Il termometro dello Spread torna a salire, evidenziando molta tensione sui mercati obbligazionari, a causa delle prospettive di un imminente aumento dei tassi d’interesse nell’Eurozona. E così dove non era riuscito il Presidente della Repubblica, la cui elezione aveva fatto allargare il differenziale dei titoli di stato italiani rispetto al riferimento europeo (benchmark), ha avuto maggior presa la numero uno della BCE Christine Lagarde, che ha fatto letteralmente esplodere lo Spread.
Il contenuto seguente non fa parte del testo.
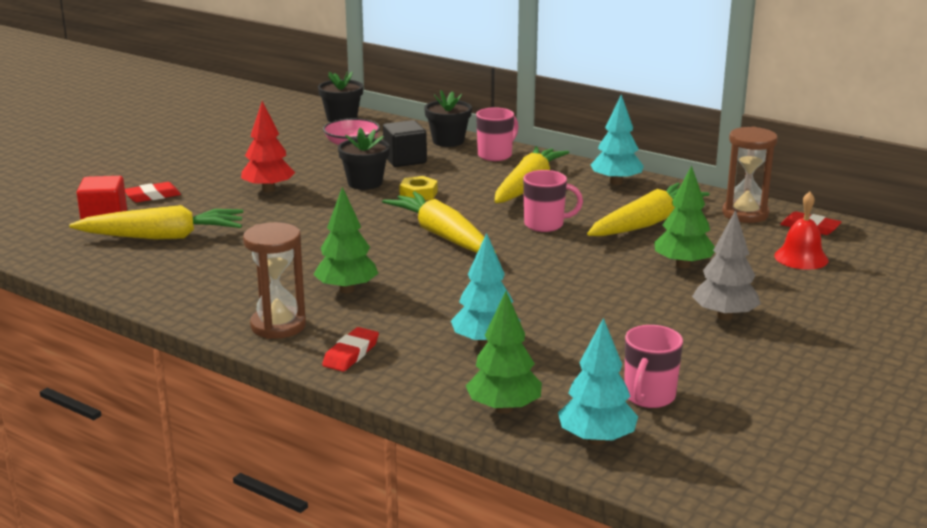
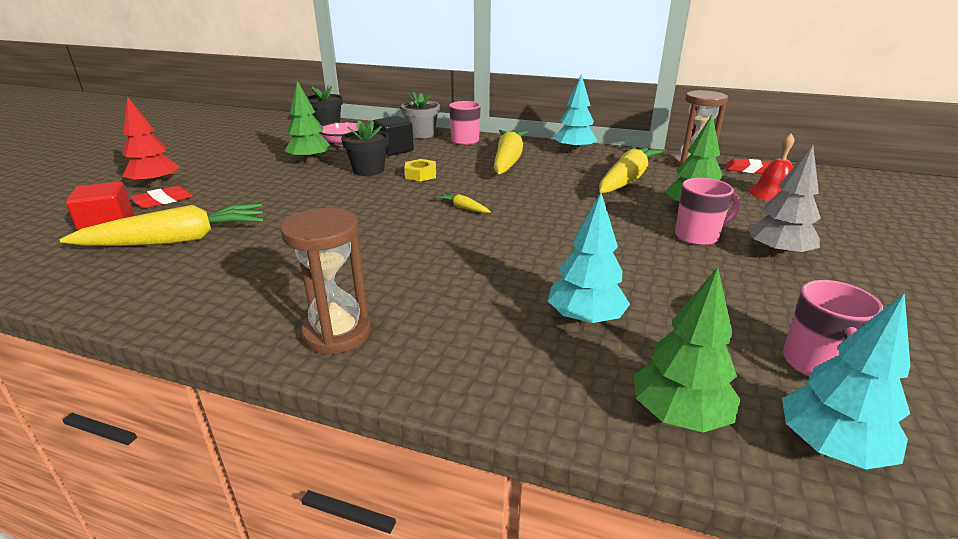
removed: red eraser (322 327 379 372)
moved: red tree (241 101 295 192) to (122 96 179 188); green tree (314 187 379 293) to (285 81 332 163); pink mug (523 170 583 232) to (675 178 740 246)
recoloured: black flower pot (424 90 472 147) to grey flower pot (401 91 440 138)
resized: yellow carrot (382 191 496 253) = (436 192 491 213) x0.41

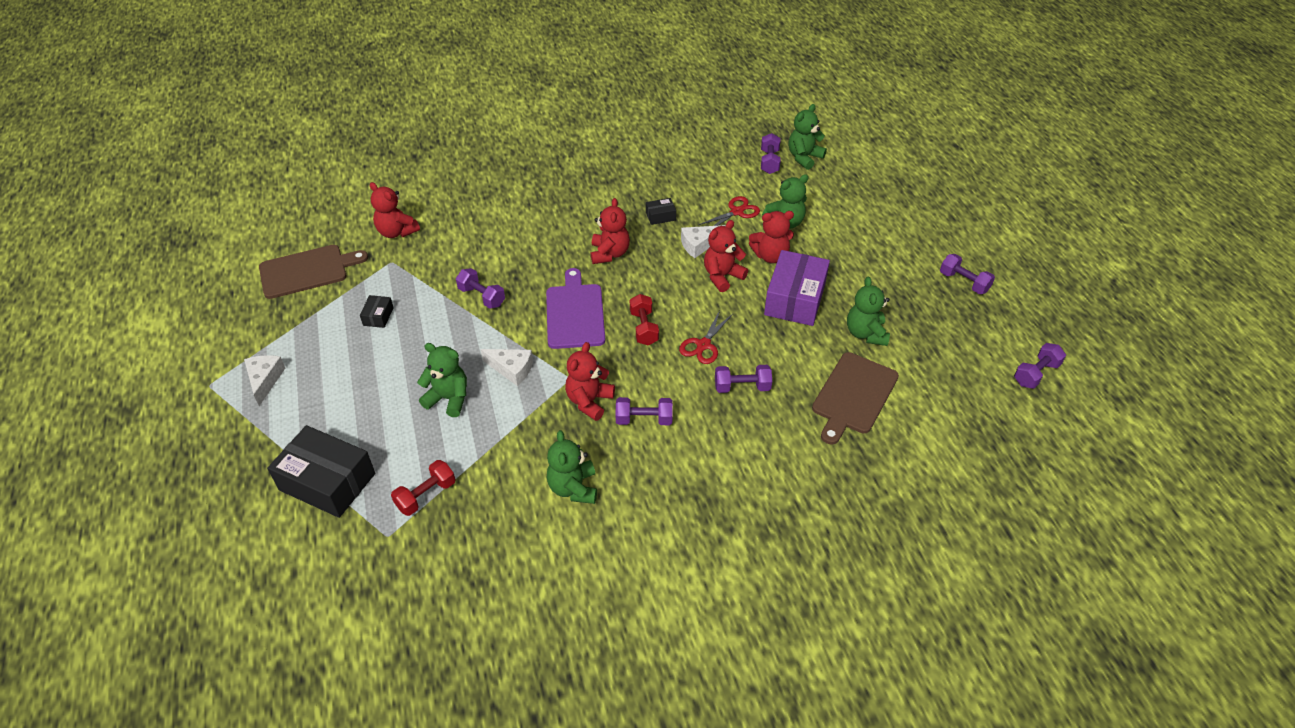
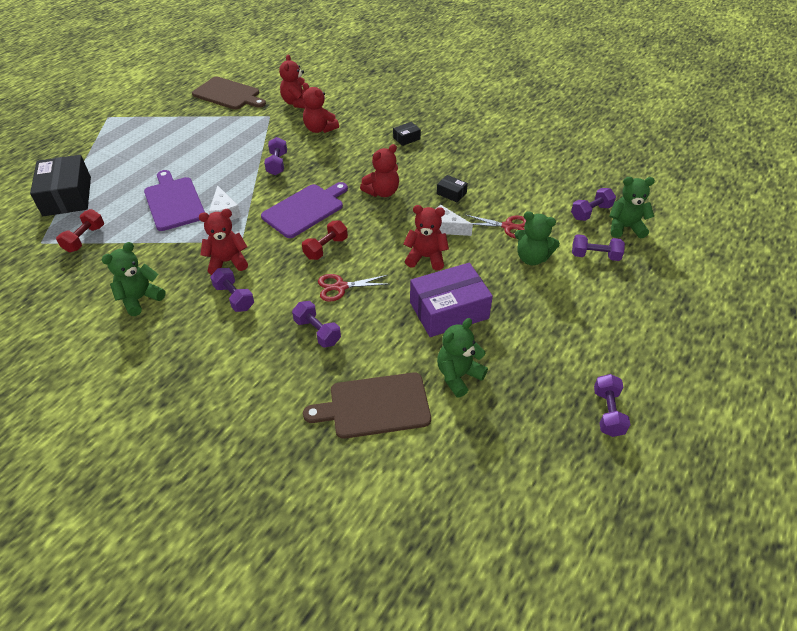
removed: white cheese (244 355 285 406)
moved: black box (360 295 394 328) to (393 122 421 146); red teddy bear (749 211 794 263) to (303 83 339 133); purple dumbbell (1014 343 1066 389) to (572 234 625 261)
replaced: green teddy bear (417 343 467 417) to purple cutting board (144 170 205 231)
turned: red dumbbell (391 460 456 516) = (56 209 104 253) 75 degrees counterclockwise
Lagarde abbandona le vesti di “colomba” 

La riunione della BCE di questa settimana ha riservato una grande sorpresa ai mercati, non per le decisioni assunte nell’immediato, ma per la prospettiva di un aumento dei tassi nel corso dell’anno. In precedenza non si attendeva alcun aumento nel 2022.
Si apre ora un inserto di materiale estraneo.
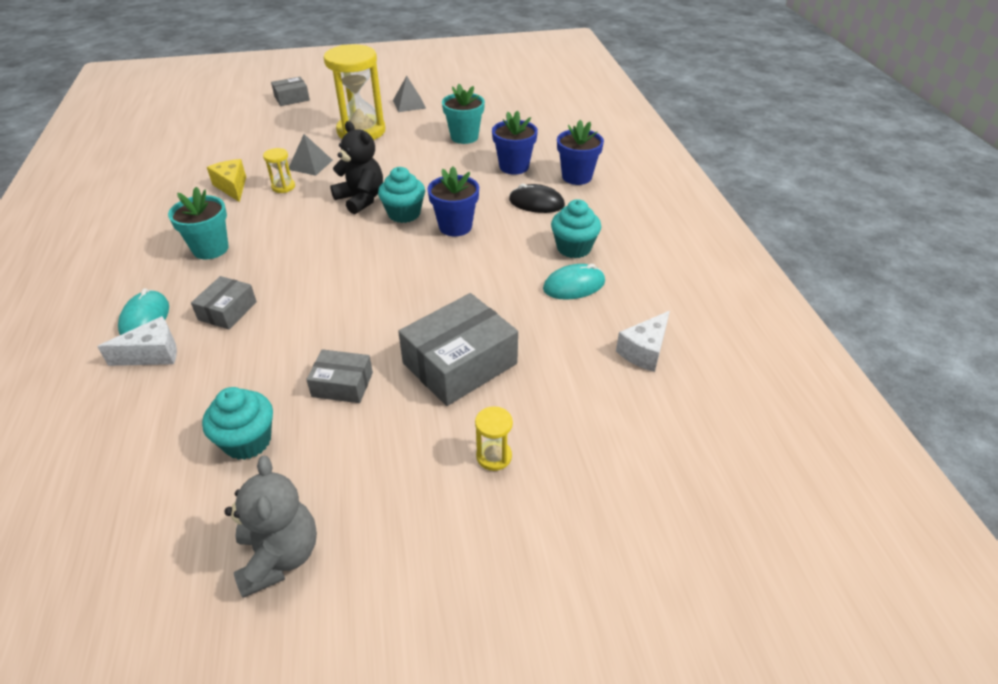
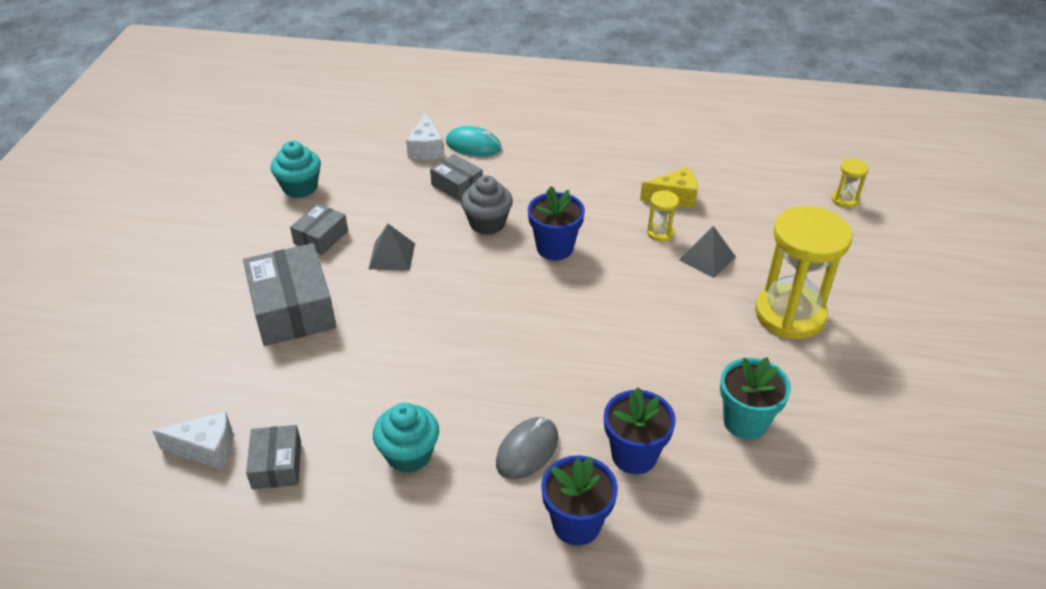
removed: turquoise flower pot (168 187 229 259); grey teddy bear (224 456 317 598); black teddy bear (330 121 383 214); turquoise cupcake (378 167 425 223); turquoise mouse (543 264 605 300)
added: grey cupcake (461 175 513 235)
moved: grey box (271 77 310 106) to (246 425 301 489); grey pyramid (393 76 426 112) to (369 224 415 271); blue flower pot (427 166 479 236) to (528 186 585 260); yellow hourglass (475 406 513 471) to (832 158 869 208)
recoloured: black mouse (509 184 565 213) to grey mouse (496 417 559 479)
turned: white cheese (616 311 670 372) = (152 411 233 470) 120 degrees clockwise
La Presidente Lagarde durante la consueta conferenza stampa ha ammesso che l’inflazione potrebbe essere più alta e più persistente di quanto previsto, anche se calerà l’anno venturo. Questo è stato letto dai mercati come un segnale che  un aumento dei tassi d’interesse potrebbe realizzarsi prima del previsto, già nel 2022.

Così da “colomba” l’ex direttrice del FMI si è trasformata in “falco”, prospettando tempi più austeri per l’economia dell’Eurozona.

L’inflazione fuori controllo

A motivare il cambio di atteggiamento è l’inflazione fuori controllo della Zona Euro, che s è attestata al 5,1% a gennaio, a causa dell’impennata dei prezzi energetici e dei consueti problemi alle catene di approvvigionamento.

Una crescita che richiama quella sperimentata dagli USA, dove l’inflazione si è spinta addirittura al 7% a dicembre, costringendo la Fed ad accelerare la mossa restrittiva. Le attese prospettano già per il mese di marzo l’annuncio di un aumento dei tassi d’interesse di 25 punti base, ma qualcuno ipotizza anche un aumento di mezzopunto

La reazione dei mercati

Ovviamente i mercati stanno già prezzando possibili aumenti dei tassi in UE come in USA. I rendimenti dei condo governativi si stanno muovendo al rialzo, ma appaiono più penalilzzati quelli dei titoli periferici e dei èaesi a più ato debito come l’Italia.

Il rendimento del BTP decennale italiano quindi è cresciuto più che proporzionalmente rispetto al Bund tedesco, riportando un aumento di circa 10 punti base all’1,74%. Il differenziale tra rendimento del BTP decennale italiano e il Bund decennale tedesco ha chiuso venerdì a quota 151 punti base dai 145 della chiusura precedente dopo aver segnato un picco di 155 punti.